WHAT YOU WILL DO — In duplicating the lines below, keep every word unchanged and drop the pictures.
╭─ RECORDED DATA
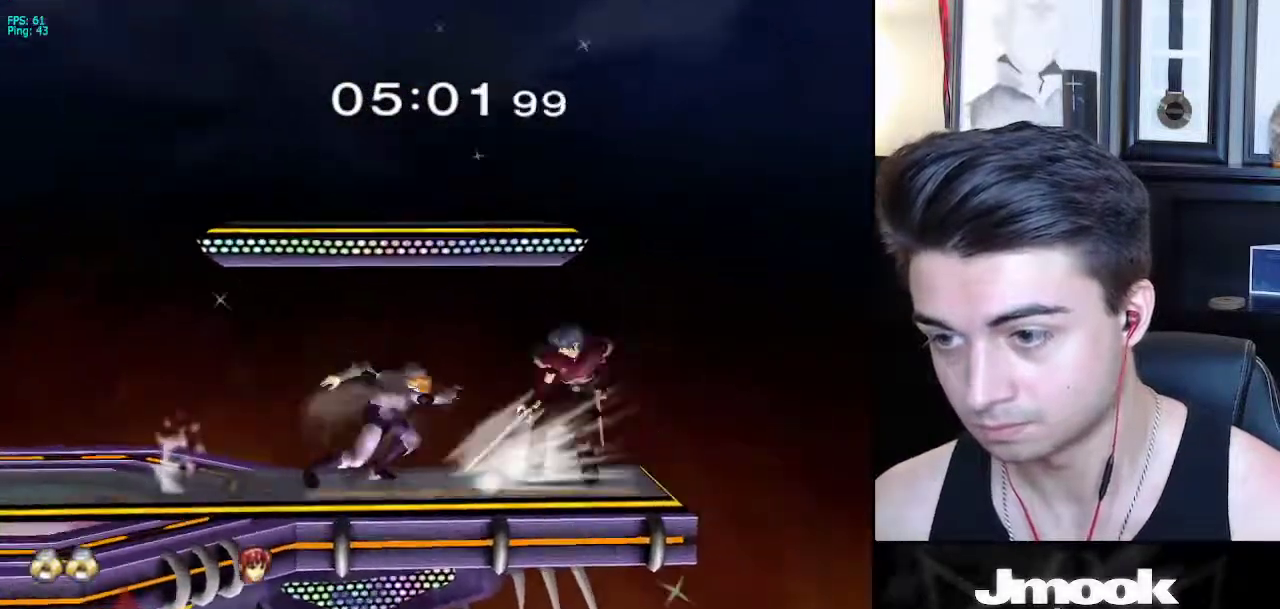
{"buttons": [], "left_stick": "center", "right_stick": "center", "events": [[50, "Z", "down"], [83, "Z", "up"], [200, "left_stick", "center"]]}
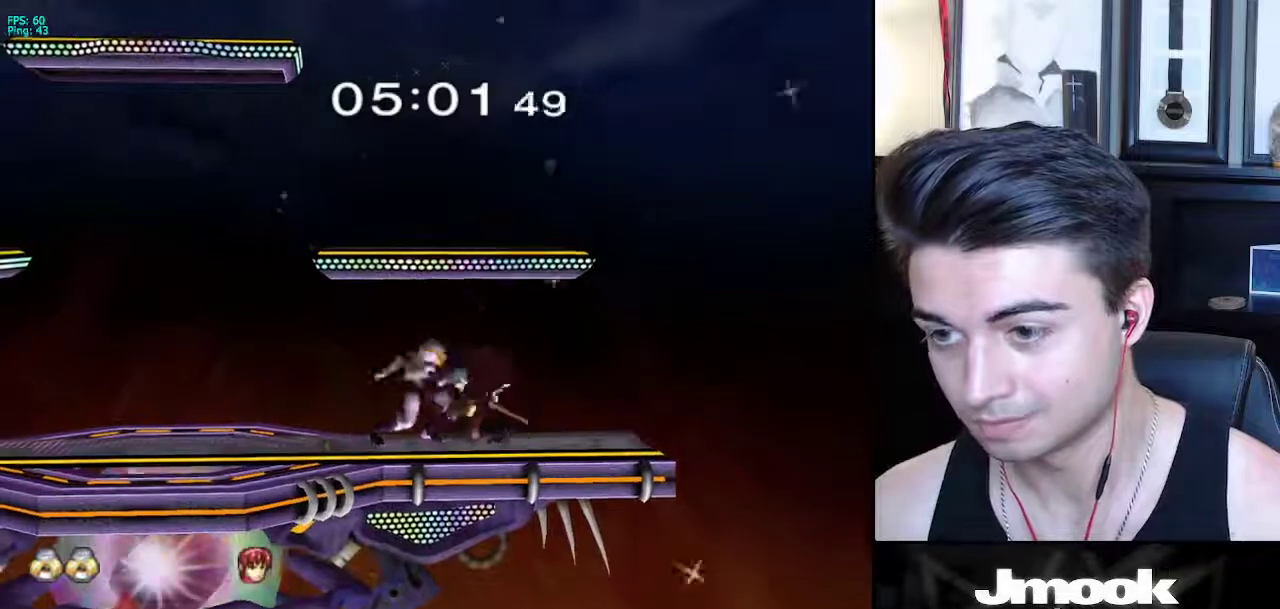
{"buttons": [], "left_stick": "center", "right_stick": "down", "events": [[17, "Z", "down"], [33, "right_stick", "down"], [183, "Z", "up"]]}
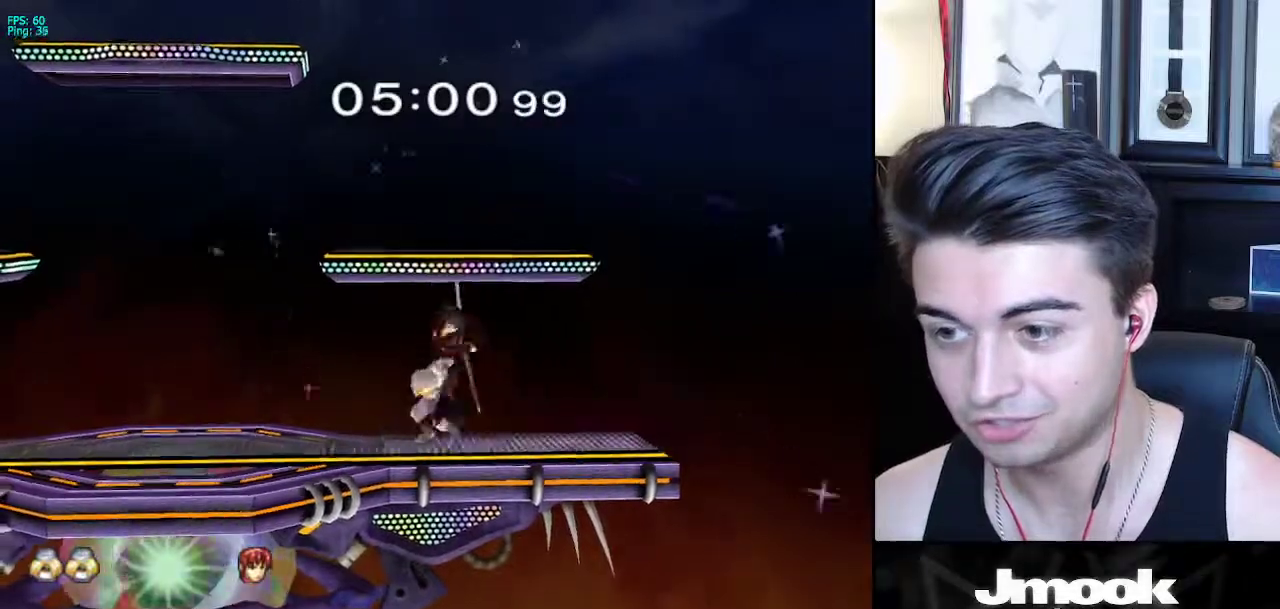
{"buttons": [], "left_stick": "center", "right_stick": "center", "events": [[283, "right_stick", "center"]]}
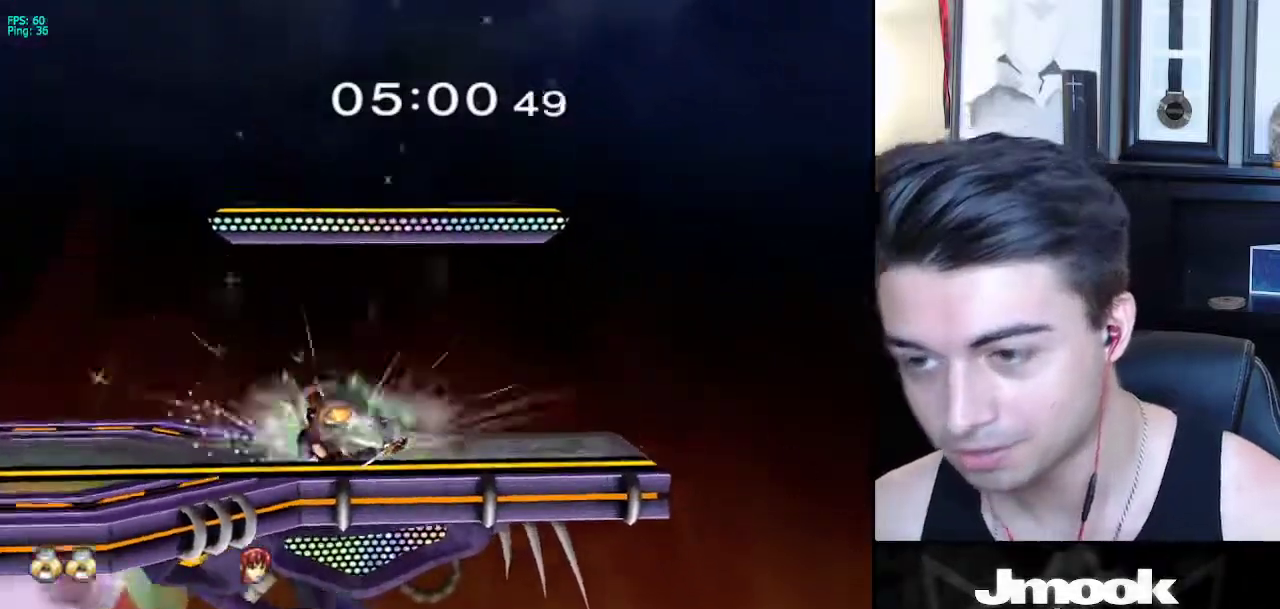
{"buttons": [], "left_stick": "center", "right_stick": "center", "events": []}
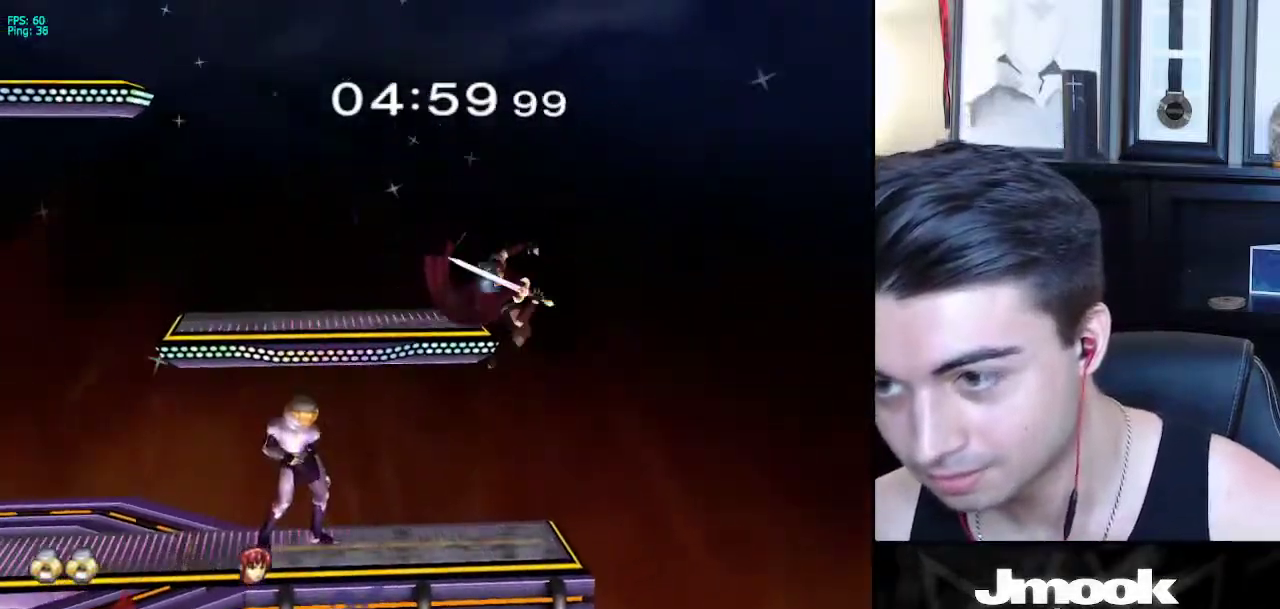
{"buttons": [], "left_stick": "right", "right_stick": "center", "events": [[267, "X", "down"], [283, "X", "up"], [300, "left_stick", "right"]]}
╰─
OUTPUT FOR THIS TASK —
{"buttons": [], "left_stick": "center", "right_stick": "center", "events": [[50, "Z", "down"], [83, "Z", "up"], [200, "left_stick", "center"]]}
{"buttons": [], "left_stick": "center", "right_stick": "down", "events": [[17, "Z", "down"], [33, "right_stick", "down"], [183, "Z", "up"]]}
{"buttons": [], "left_stick": "center", "right_stick": "center", "events": [[283, "right_stick", "center"]]}
{"buttons": [], "left_stick": "center", "right_stick": "center", "events": []}
{"buttons": [], "left_stick": "right", "right_stick": "center", "events": [[267, "X", "down"], [283, "X", "up"], [300, "left_stick", "right"]]}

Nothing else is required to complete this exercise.